NASA imagery reveals changes on Jupiter's atmosphere. Image credit: NASA/IRTF/JPL-Caltech/NAOJ/A. Wesley/A. Kazemoto/C.
NASA imagery reveals changes on Jupiter's atmosphere. Image credit: NASA/IRTF/JPL-Caltech/NAOJ/A. Wesley/A. Kazemoto/C.

Cheryl Santa Maria, staff writer

October 19, 2012 — Jupiter is being pelted with small space rocks, causing its atmosphere to change, NASA scientists say.

Jupiter has been suffering more impacts over the last four years than ever previously observed, including this meteoroid impact on Sept. 10, 2012. Image credit: NASA/IRTF/JPL-Caltech/G. Hall/University of the Basque Country
Jupiter has been suffering more impacts over the last four years than ever previously observed, including this meteoroid impact on Sept. 10, 2012. Image credit: NASA/IRTF/JPL-Caltech/G. Hall/University of the Basque Country

Jupiter is in the midst of a makeover.

NASA scientists say that space rocks are causing the planet's atmosphere to change colour.

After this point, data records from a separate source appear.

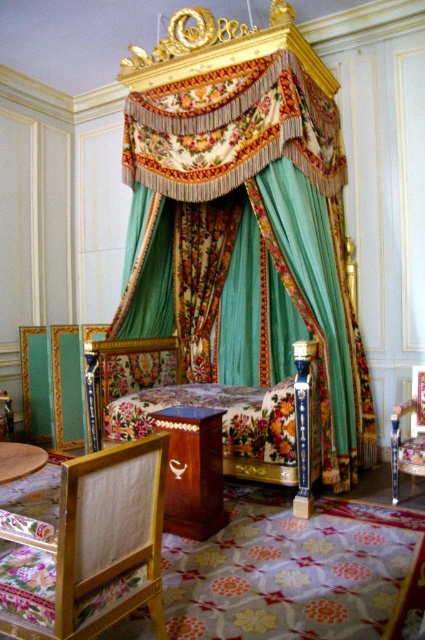
Question: Is wooden chair at lower left wider than wooden table at lower center?

Choices:
 (A) yes
 (B) no

Answer: (A)

Question: Which point appears farthest from the camera in this image?

Choices:
 (A) (184, 408)
 (B) (90, 586)

Answer: (A)

Question: Does velvet floral bed at center appear on the right side of wooden table at lower left?

Choices:
 (A) no
 (B) yes

Answer: (B)

Question: Which object appears farthest from the camera in this image?

Choices:
 (A) wooden table at lower center
 (B) floral fabric canopy bed at center
 (C) wooden table at lower left
 (D) velvet floral bed at center

Answer: (B)

Question: Is wooden chair at lower left wider than velvet floral bed at center?

Choices:
 (A) no
 (B) yes

Answer: (A)

Question: Considering the real-world distances, which object is farthest from the wooden chair at lower left?

Choices:
 (A) wooden polished chair at lower right
 (B) velvet floral bed at center
 (C) wooden table at lower left

Answer: (A)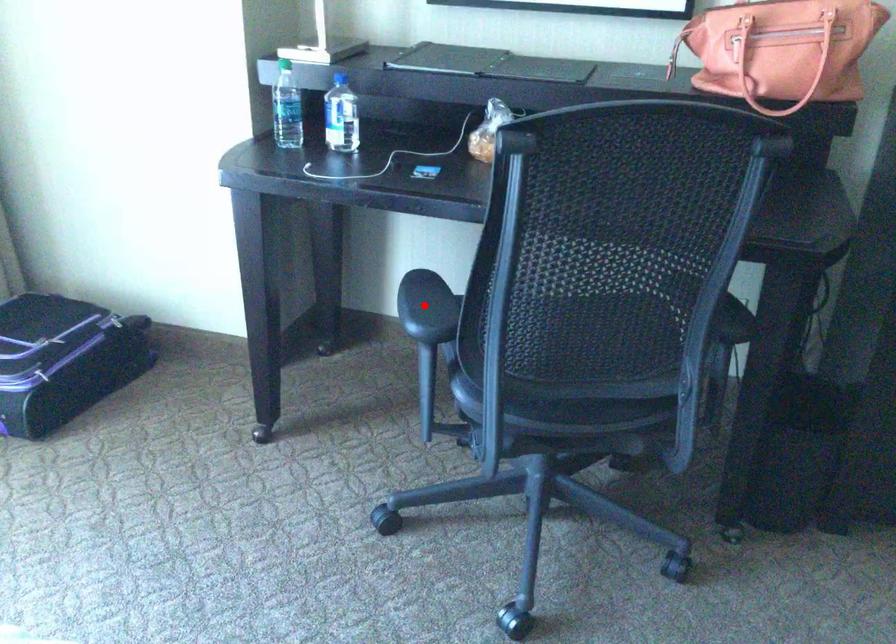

Other transformations are also afoot: Clouds have been migrating to other parts of the planet and hotspots appear to be disappearing and re-appearing.

"The changes we're seeing in Jupiter are global in scale," said Glenn Orton, a senior research scientist at NASA's Jet Propulsion Laboratory, in a statement posted to the NASA website.

"We've seen some of these before, but never with modern instrumentation to clue us in on what's going on. Other changes haven't been seen in decades, and some regions have never been in the state they're appearing in now. At the same time, we've never seen so many things striking Jupiter. Right now, we're trying to figure out why this is all happening."

Scientists compared NASA data with photos taken by amateur astronomers and found that unprecedented changes have occurred on the planet over the past four years.

It's unclear whether the transformation is recent, or if the evolution has been taking place for some time.

"It does appear that Jupiter is taking an unusual beating over the last few years, but we expect that this apparent increase has more to do with an increasing cadre of skilled amateur astronomers training their telescopes on Jupiter and helping scientists keep a closer eye on our biggest planet," Orton said.